Our Antimicrobial Resistance Microbiological Dataset - East Carolina University Health (ARMD-ECUH) data set is a longitudinal collection of Epic-based EHR from the ECU Health (ECUH) health system of adults (≥18 years old) from 2015 to 2025 (prior to date jittering for deidentification purposes). The data set includes deidentified microbiological laboratory results for blood, urine, and respiratory cultures. Encounter-based vitals, patient demographics, comorbidities, socioeconomic factors quantified by the Area Deprivation Index (ADI), and prior exposures to medications and procedures are included in the data set. All data were collected via a Microsoft Fabric-supported data warehouse, which contains daily updates from ECUH’s Epic Clarity database. The data were queried using Spark SQL in Fabric notebooks.
In similar methods described by both ARMD and ARMD-UTSW, all raw data were standardized to assist with future research applications. This standardization includes identifying gender into two anonymized values of “0” or “1” (Null was used for missing gender data), patient ages at the time when the culture was taken were divided into age ranges such as 18-24, 25-34, 35-44, etc. Medication names were also standardized by using generic names. To account for the various reporting methods used by different microbiology laboratories, susceptibility results were consolidated to the values of “susceptible”, “intermediate”, “resistant”, “synergism”, and “inconclusive.” Binary indicators of “0” or “1” were used to designate culture positivity as determined by the inclusion of susceptibility results for positive cultures. Patients with possible active infections were identified by having multiple cultures within the previous two weeks from the encounter and were thus excluded from the data set.
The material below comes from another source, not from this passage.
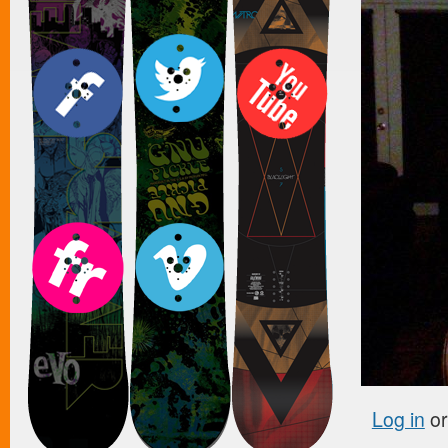
Log in
o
Safe Harbor regulations were utilized for the deidentification process, including removing or anonymizing all patient identifiers. This includes identifiers such as patient ID numbers, encounter ID numbers, and culture order ID numbers, which were anonymized through a process that produced randomized identification numbers consistent between all individual patient records. Socioeconomic factors were identified using the ADI, which requires the use of patient zip codes. Zip codes were removed after the identification of the ADI values. All datetime information has been offset by a randomly assigned number of days per patient, while keeping possible temporal relationships intact. Age and gender for patients were deidentified using the methods described previously.